Vernachlässigung, Gewalt, sexueller Missbrauch: Die Thüringer Jugendämter haben im vergangenen Jahr knapp 1.700 Fälle von Kindeswohlgefährdungen festgestellt. Damit hat sich nach Zahlen des Statistischen Landesamtes etwa jeder dritte Verdachtsfall, in denen die Ämter um Einschätzung gebeten wurden, bestätigt. Die Jugendbehörden hatten insgesamt gut 4.900 Verdachtsfälle geprüft. Dies sei ein neuer Höchstwert seit Beginn der Erhebung 2012 und ein Anstieg um rund 4 Prozent im Vergleich zum Jahr 2023, so die Statistiker.

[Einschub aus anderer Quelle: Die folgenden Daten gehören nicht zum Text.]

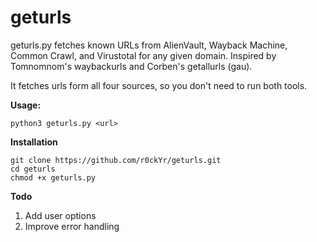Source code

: # geturls
geturls.py fetches known URLs from AlienVault, Wayback Machine, Common Crawl, and Virustotal for any given domain. Inspired by Tomnomnom's waybackurls and Corben's getallurls (gau).

It fetches urls form all four sources, so you don't need to run both tools.

**Usage:**
```
python3 geturls.py <url>
```

**Installation**
```
git clone https://github.com/r0ckYr/geturls.git
cd geturls
chmod +x geturls.py
```

**Todo**
1. Add user options
2. Improve error handling
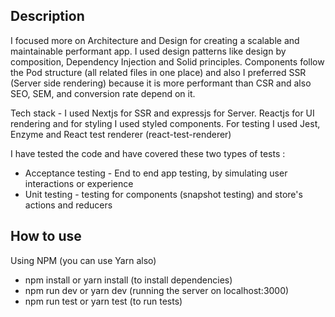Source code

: ## Description

I focused more on Architecture and Design for creating a scalable and maintainable performant app. I used design patterns like design by composition, Dependency Injection and Solid principles. Components follow the Pod structure (all related files in one place) and also I preferred SSR (Server side rendering) because it is more performant than CSR and also SEO, SEM, and conversion rate depend on it.

Tech stack -
I used Nextjs for SSR and expressjs for Server. Reactjs for UI rendering and for styling I used styled components.
For testing I used Jest, Enzyme and React test renderer (react-test-renderer)

I have tested the code and have covered these two types of tests :
- Acceptance testing - End to end app testing, by simulating user interactions or experience
- Unit testing - testing for components (snapshot testing) and store's actions and reducers

## How to use

Using NPM (you can use Yarn also)

- npm install or yarn install (to install dependencies)
- npm run dev or yarn dev (running the server on localhost:3000)
- npm run test or yarn test (to run tests)
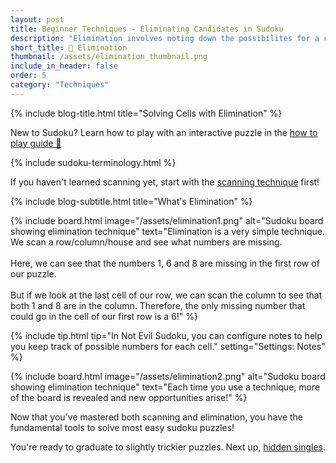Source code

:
 ```yaml
---
layout: post
title: Beginner Techniques - Eliminating Candidates in Sudoku
description: "Elimination involves noting down the possibilites for a cell in a sudoku puzzle and eliminating conflicting numbers that appear in the same row, column or house."
short_title: 🙅 Elimination
thumbnail: /assets/elimination_thumbnail.png
include_in_header: false
order: 5
category: "Techniques"
---
```


{% include blog-title.html title="Solving Cells with Elimination" %}
<div class="hint-box">
  New to Sudoku? Learn how to play with an interactive puzzle in the <a href="/posts/how-to-play">how to play guide 🔗</a>
</div>

{% include sudoku-terminology.html %}

If you haven't learned scanning yet, start with the <a href="/posts/scanning-in-sudoku">scanning technique</a> first!

{% include blog-subtitle.html title="What's Elimination" %}

{% include board.html 
  image="/assets/elimination1.png"
  alt="Sudoku board showing elimination technique" 
  text="Elimination is a very simple technique. We scan a row/column/house and see what numbers are missing.<br><br>Here, we can see that the numbers 1, 6 and 8 are missing in the first row of our puzzle.<br><br>But if we look at the last cell of our row, we can scan the column to see that both 1 and 8 are in the column. Therefore, the only missing number that could go in the cell of our first row is a 6!"
%}

{% include tip.html 
  tip="In Not Evil Sudoku, you can configure notes to help you keep track of possible numbers for each cell."
  setting="Settings: Notes"
%}

{% include board.html 
  image="/assets/elimination2.png"
  alt="Sudoku board showing elimination technique" 
  text="Each time you use a technique, more of the board is revealed and new opportunities arise!"
%}

Now that you've mastered both scanning and elimination, you have the fundamental tools to solve most easy sudoku puzzles! 

You're ready to graduate to slightly trickier puzzles. Next up, <a href="/posts/hidden-singles-in-sudoku">hidden singles</a>.
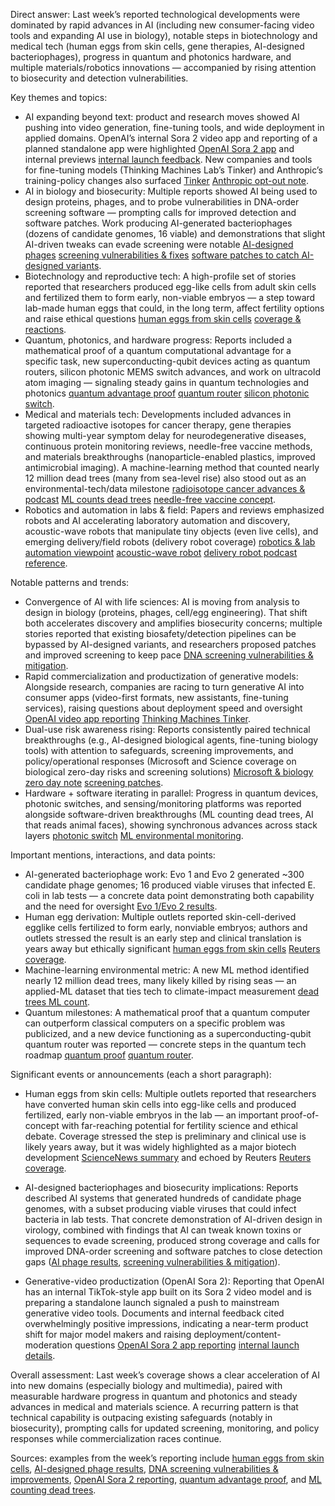 Direct answer: Last week’s reported technological developments were dominated by rapid advances in AI (including new consumer-facing video tools and expanding AI use in biology), notable steps in biotechnology and medical tech (human eggs from skin cells, gene therapies, AI-designed bacteriophages), progress in quantum and photonics hardware, and multiple materials/robotics innovations — accompanied by rising attention to biosecurity and detection vulnerabilities.

Key themes and topics:
- AI expanding beyond text: product and research moves showed AI pushing into video generation, fine-tuning tools, and wide deployment in applied domains. OpenAI’s internal Sora 2 video app and reporting of a planned standalone app were highlighted [OpenAI Sora 2 app](https://x.com/WIRED/status/1972746725518610533) and internal previews [internal launch feedback](https://x.com/WIRED/status/1972747069233483839). New companies and tools for fine-tuning models (Thinking Machines Lab’s Tinker) and Anthropic’s training-policy changes also surfaced [Tinker](https://x.com/WIRED/status/1973452720272187711) [Anthropic opt-out note](https://x.com/WIRED/status/1972973531857121396).
- AI in biology and biosecurity: Multiple reports showed AI being used to design proteins, phages, and to probe vulnerabilities in DNA-order screening software — prompting calls for improved detection and software patches. Work producing AI-generated bacteriophages (dozens of candidate genomes, 16 viable) and demonstrations that slight AI-driven tweaks can evade screening were notable [AI-designed phages](https://x.com/ScienceNews/status/1973863114597642465) [screening vulnerabilities & fixes](https://x.com/ScienceMagazine/status/1974104702741549376) [software patches to catch AI-designed variants](https://x.com/ScienceNews/status/1974161343612674277).
- Biotechnology and reproductive tech: A high-profile set of stories reported that researchers produced egg-like cells from adult skin cells and fertilized them to form early, non-viable embryos — a step toward lab-made human eggs that could, in the long term, affect fertility options and raise ethical questions [human eggs from skin cells](https://x.com/ScienceNews/status/1974248153927893471) [coverage & reactions](https://x.com/ReutersScience/status/1973259159937143237).
- Quantum, photonics, and hardware progress: Reports included a mathematical proof of a quantum computational advantage for a specific task, new superconducting-qubit devices acting as quantum routers, silicon photonic MEMS switch advances, and work on ultracold atom imaging — signaling steady gains in quantum technologies and photonics [quantum advantage proof](https://x.com/Newscientist/status/1973083502066180222) [quantum router](https://x.com/Newscientist/status/1972239925291470920) [silicon photonic switch](https://x.com/ScienceMagazine/status/1973452018737094985).
- Medical and materials tech: Developments included advances in targeted radioactive isotopes for cancer therapy, gene therapies showing multi-year symptom delay for neurodegenerative diseases, continuous protein monitoring reviews, needle-free vaccine methods, and materials breakthroughs (nanoparticle-enabled plastics, improved antimicrobial imaging). A machine-learning method that counted nearly 12 million dead trees (many from sea-level rise) also stood out as an environmental-tech/data milestone [radioisotope cancer advances & podcast](https://x.com/ScienceMagazine/status/1974150022728909001) [ML counts dead trees](https://x.com/ScienceMagazine/status/1974229253311889555) [needle-free vaccine concept](https://x.com/Newscientist/status/1973913313969852713).
- Robotics and automation in labs & field: Papers and reviews emphasized robots and AI accelerating laboratory automation and discovery, acoustic-wave robots that manipulate tiny objects (even live cells), and emerging delivery/field robots (delivery robot coverage) [robotics & lab automation viewpoint](https://x.com/ScienceMagazine/status/1973583749355868407) [acoustic-wave robot](https://x.com/ScienceMagazine/status/1973447953416138772) [delivery robot podcast reference](https://x.com/WIRED/status/1974130384846594152).

Notable patterns and trends:
- Convergence of AI with life sciences: AI is moving from analysis to design in biology (proteins, phages, cell/egg engineering). That shift both accelerates discovery and amplifies biosecurity concerns; multiple stories reported that existing biosafety/detection pipelines can be bypassed by AI-designed variants, and researchers proposed patches and improved screening to keep pace [DNA screening vulnerabilities & mitigation](https://x.com/ScienceMagazine/status/1974104702741549376).
- Rapid commercialization and productization of generative models: Alongside research, companies are racing to turn generative AI into consumer apps (video-first formats, new assistants, fine-tuning services), raising questions about deployment speed and oversight [OpenAI video app reporting](https://x.com/WIRED/status/1972746725518610533) [Thinking Machines Tinker](https://x.com/WIRED/status/1973452720272187711).
- Dual-use risk awareness rising: Reports consistently paired technical breakthroughs (e.g., AI-designed biological agents, fine-tuning biology tools) with attention to safeguards, screening improvements, and policy/operational responses (Microsoft and Science coverage on biological zero-day risks and screening solutions) [Microsoft & biology zero day note](https://x.com/techreview/status/1973815598669791512) [screening patches](https://x.com/ScienceNews/status/1974161343612674277).
- Hardware + software iterating in parallel: Progress in quantum devices, photonic switches, and sensing/monitoring platforms was reported alongside software-driven breakthroughs (ML counting dead trees, AI that reads animal faces), showing synchronous advances across stack layers [photonic switch](https://x.com/ScienceMagazine/status/1973452018737094985) [ML environmental monitoring](https://x.com/ScienceMagazine/status/1974229253311889555).

Important mentions, interactions, and data points:
- AI-generated bacteriophage work: Evo 1 and Evo 2 generated ~300 candidate phage genomes; 16 produced viable viruses that infected E. coli in lab tests — a concrete data point demonstrating both capability and the need for oversight [Evo 1/Evo 2 results](https://x.com/ScienceNews/status/1973863114597642465).
- Human egg derivation: Multiple outlets reported skin-cell-derived egglike cells fertilized to form early, nonviable embryos; authors and outlets stressed the result is an early step and clinical translation is years away but ethically significant [human eggs from skin cells](https://x.com/ScienceNews/status/1974248153927893471) [Reuters coverage](https://x.com/ReutersScience/status/1973259159937143237).
- Machine-learning environmental metric: A new ML method identified nearly 12 million dead trees, many likely killed by rising seas — an applied-ML dataset that ties tech to climate-impact measurement [dead trees ML count](https://x.com/ScienceMagazine/status/1974229253311889555).
- Quantum milestones: A mathematical proof that a quantum computer can outperform classical computers on a specific problem was publicized, and a new device functioning as a superconducting-qubit quantum router was reported — concrete steps in the quantum tech roadmap [quantum proof](https://x.com/Newscientist/status/1973083502066180222) [quantum router](https://x.com/Newscientist/status/1972239925291470920).

Significant events or announcements (each a short paragraph):
- Human eggs from skin cells: Multiple outlets reported that researchers have converted human skin cells into egg-like cells and produced fertilized, early non-viable embryos in the lab — an important proof-of-concept with far-reaching potential for fertility science and ethical debate. Coverage stressed the step is preliminary and clinical use is likely years away, but it was widely highlighted as a major biotech development [ScienceNews summary](https://x.com/ScienceNews/status/1974248153927893471) and echoed by Reuters [Reuters coverage](https://x.com/ReutersScience/status/1973259159937143237).

- AI-designed bacteriophages and biosecurity implications: Reports described AI systems that generated hundreds of candidate phage genomes, with a subset producing viable viruses that could infect bacteria in lab tests. That concrete demonstration of AI-driven design in virology, combined with findings that AI can tweak known toxins or sequences to evade screening, produced strong coverage and calls for improved DNA-order screening and software patches to close detection gaps ([AI phage results](https://x.com/ScienceNews/status/1973863114597642465), [screening vulnerabilities & mitigation](https://x.com/ScienceMagazine/status/1974104702741549376)).

- Generative-video productization (OpenAI Sora 2): Reporting that OpenAI has an internal TikTok-style app built on its Sora 2 video model and is preparing a standalone launch signaled a push to mainstream generative video tools. Documents and internal feedback cited overwhelmingly positive impressions, indicating a near-term product shift for major model makers and raising deployment/content-moderation questions [OpenAI Sora 2 app reporting](https://x.com/WIRED/status/1972746725518610533) [internal launch details](https://x.com/WIRED/status/1972747069233483839).

Overall assessment: Last week’s coverage shows a clear acceleration of AI into new domains (especially biology and multimedia), paired with measurable hardware progress in quantum and photonics and steady advances in medical and materials science. A recurring pattern is that technical capability is outpacing existing safeguards (notably in biosecurity), prompting calls for updated screening, monitoring, and policy responses while commercialization races continue.

Sources: examples from the week’s reporting include [human eggs from skin cells](https://x.com/ScienceNews/status/1974248153927893471), [AI-designed phage results](https://x.com/ScienceNews/status/1973863114597642465), [DNA screening vulnerabilities & improvements](https://x.com/ScienceMagazine/status/1974104702741549376), [OpenAI Sora 2 reporting](https://x.com/WIRED/status/1972746725518610533), [quantum advantage proof](https://x.com/Newscientist/status/1973083502066180222), and [ML counting dead trees](https://x.com/ScienceMagazine/status/1974229253311889555).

Die Zahl der bestätigten Kindeswohlgefährdungen hat sich gemessen am Vorjahr um 4,2 Prozent oder 68 Fälle erhöht. Am häufigsten (1.160 Fälle) stellten die Jugendämter Anzeichen für Vernachlässigung fest, gefolgt von psychischen Misshandlungen (550) und körperlichen Misshandlungen (387). In 78 Fällen habe es Hinweise auf sexuelle Gewalt gegeben. Häufig seien die Minderjährigen mehreren Gefährdungsarten gleichzeitig ausgesetzt gewesen, erfasst sind insgesamt 401 derartige Fälle.
Gefahr zumeist durch die eigenen Eltern
In mehr als drei Viertel aller Fälle ging die Gefährdung von der eigenen Mutter oder dem eigenen Vater aus (1.295 Verfahren). Stiefeltern oder neue Lebenspartner der Mütter oder Väter spielten eine geringe Rolle (4,6 Prozent oder 78 Verfahren). Die meisten betroffenen Kinder und Jugendlichen wuchsen bei Alleinerziehenden auf, dies betraf 46 Prozent der Fälle. 30 Prozent der Fälle ereigneten sich in Familien, in denen beide Elternteile zusammenleben. 4,7 Prozent der Fälle ereigneten sich in Heimen oder Wohngruppen.
Die meisten Hinweise auf eine Kindeswohlgefährdung erhielten die Jugendämter zumeist von Polizei und Justiz, dies betraf 1.200 Verfahren. Anonym gingen 660 Hinweise ein, Schulen melden 522 Verdachtsfälle.
Im vergangenen Jahr hatten die Jugendämter weniger Kinder und Jugendliche zu deren Schutz in Obhut genommen. Nach früheren Angaben des Landesamtes kam es zu 1.748 Inobhutnahmen, knapp zehn Prozent weniger als 2023.